14. Juni 2018

Nr. 11/2018, Seite 3: „Ungleichland“

Deutschland ist sozial gespalten. DIE LINKE fordert gleiche Lebensverhältnisse in Ost und West

Deutschland ist ein „Ungleichland“, das belegt der WDR derzeit eindrucksvoll in einer Serie von Dokumentar-Filmen. Die eindeutige Aussage: Deutschland ist ein geteiltes Land. Einerseits „ein reiches und mächtiges Land“, andererseits durchzogen von Armut und Ungleichheit. Das Fazit: „Die Vermögen hier sind so ungleich verteilt wie in wenigen Industriestaaten.“ Deutliche Unterschiede bei Einkommen und den Renten und ein extrem ungleiches Verhältnis zwischen jenen, die Häuser und Wohnungen besitzen, und denen, die in den Städten explodierende Mieten zahlen müssen.

Und wieder wird klar: Deutschland ist auch bald 30 Jahre nach der Vereinigung weiter sozial in Ost und West gespalten. Niedrigere Löhne, schlechtere Renten, höhere Erwerbslosigkeit, mehr Armut, weniger feste Jobs und weniger Industrie, die Folgen von zeitweiser oder dauerhafter Arbeitslosigkeit nach der Wende, fehlende Standorte für Forschung und Bundesverwaltungen und eine Bundesregierung, die viel zu oft über die Interessen der ostdeutschen Bundesländer hinweggeht.

DIE LINKE kämpft für die Menschen hier in den neuen Bundesländern. Deshalb haben unsere Fraktionen aus den ostdeutschen Landesparlamenten den „Aktionsplan Ost“ mit Maßnahmen für gleiche Lebensverhältnisse in Ost und West entwickelt. Das Ziel: Ein Zukunftsprojekt für ein modernes Ostdeutschland, konkrete Vorhaben für soziale Gerechtigkeit und bessere Lebensverhältnisse. Die Vorsitzende der Thüringer Linksfraktion, Susanne Hennig-Wellsow, erklärte: „Wir haben einen schlüssigen Vorschlag, um die Benachteiligung der Menschen in den neuen Bundesländern zu beenden. Insbesondere in den Ländern mit linker Regierungsbeteiligung werden wir Möglichkeiten für ein ,Zukunftsprojekt Ostdeutschland' aufzeigen.“ Auf die ostdeutschen Problem habe die CDU-geführte Bundesregierung keine Antwort, stellte sie klar: „Wir müssen konkrete und glaubwürdige Angebote für soziale Gerechtigkeit machen.

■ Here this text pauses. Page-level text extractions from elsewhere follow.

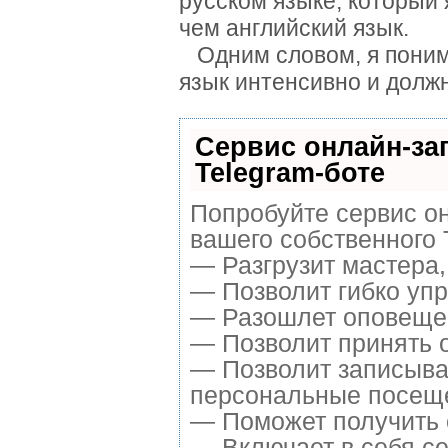
русском языке, который 
чем английский язык.
Одним словом, я понима
язык интенсивно и долж
Сервис онлайн-за
Telegram-боте
Попробуйте сервис он
вашего собственного 
— Разгрузит мастера
— Позволит гибко упр
— Разошлет оповещен
— Позволит принять о
— Позволит записыва
персональные посещ
— Поможет получить о
— Включает в себя се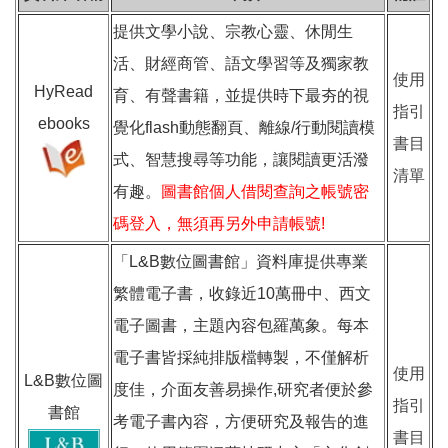
提供文學小說、宗教心靈、休閒生
活、財經商管、語文學習等及獨家教
使用
HyRead
育、有聲書籍，並提供時下最夯的視
指引
ebooks
覺化flash動態翻頁、離線/行動閱讀模
書目
式、智慧搜尋等功能，讓閱讀更活潑
清單
有趣。
圖書館個人借閱查詢之帳號密
碼登入，無須再另外申請帳號!
「L&B數位圖書館」資料庫提供專業
繁體電子書，收錄近10萬冊中、西文
電子圖書，主題內容包羅萬象。每本
電子書皆採純排版檔轉製，不僅解析
使用
L&B數位圖
度佳，介面友善易操作,研究者便於參
指引
書館
考電子書內容，方便研究及報告的進
書目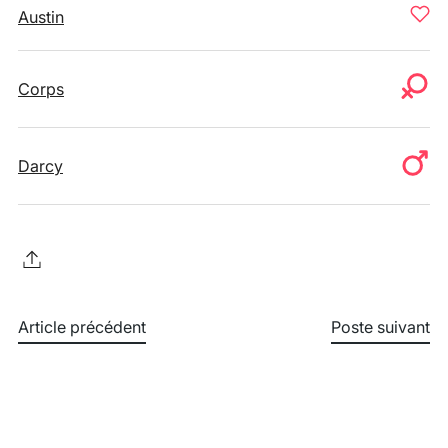
Austin
Corps
Darcy
Article précédent
Poste suivant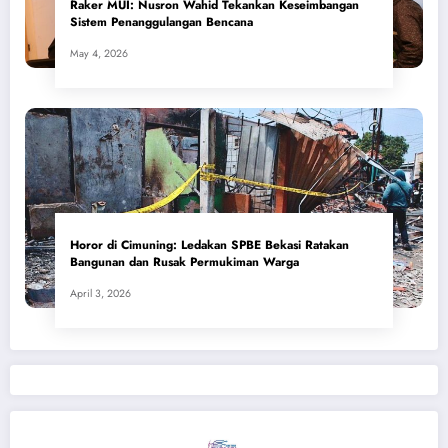
​Raker MUI: Nusron Wahid Tekankan Keseimbangan
Sistem Penanggulangan Bencana
May 4, 2026
Horor di Cimuning: Ledakan SPBE Bekasi Ratakan
Bangunan dan Rusak Permukiman Warga
April 3, 2026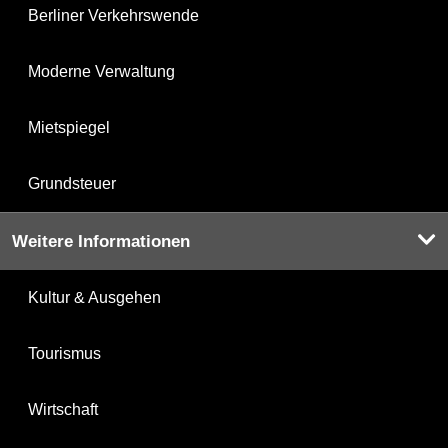
Berliner Verkehrswende
Moderne Verwaltung
Mietspiegel
Grundsteuer
Weitere Informationen
Kultur & Ausgehen
Tourismus
Wirtschaft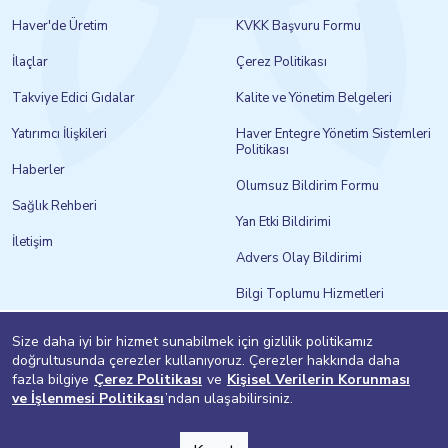
Haver'de Üretim
KVKK Başvuru Formu
İlaçlar
Çerez Politikası
Takviye Edici Gıdalar
Kalite ve Yönetim Belgeleri
Yatırımcı İlişkileri
Haver Entegre Yönetim Sistemleri
Politikası
Haberler
Olumsuz Bildirim Formu
Sağlık Rehberi
Yan Etki Bildirimi
İletişim
Advers Olay Bildirimi
Bilgi Toplumu Hizmetleri
Size daha iyi bir hizmet sunabilmek için gizlilik politikamız
doğrultusunda çerezler kullanıyoruz. Çerezler hakkında daha
fazla bilgiye
Çerez Politikası
ve
Kişisel Verilerin Korunması
ve İşlenmesi Politikası
’ndan ulaşabilirsiniz.
design by adegg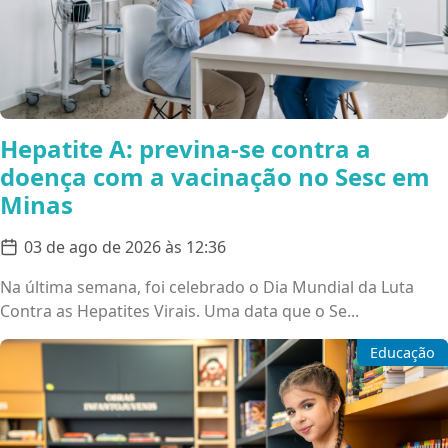
Hepatite A: previna-se contra a
doença com a vacinação no Sesc em
Minas
03 de ago de 2026 às 12:36
Na última semana, foi celebrado o Dia Mundial da Luta
Contra as Hepatites Virais. Uma data que o Se...
Educação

Wir brauchen einen neuen Sozialstaat und eine Renaissance der öffentlichen Daseinsvorsorge. Auch Thüringens Ministerpräsident Bodo Ramelow (DIE LINKE) unterstützt den Plan. Er spricht sich für eine „Sozialstaatsgarantie“ aus, „weil ich mir eine Gesellschaft wünsche, in der keiner zurückgelassen wird“.

Gleichwertige Lebensverhältnisse, das meint unter anderem Rentenangleichung und Beseitigung von Renten-Unrecht, das heißt mehr Standorte von Bundesbehörden in Ostdeutschland, Ansiedelungen von Wissenschaft als Keimzelle künftigen Erfolgs, die Förderung von Hochschulen, Unterstützung beim Schulbau und einer Digital-Offensive, beim Qualitätsausbau der Kitas und der langfristigen Förderung strukturschwacher Regionen mit Bundes- und EU-Mitteln.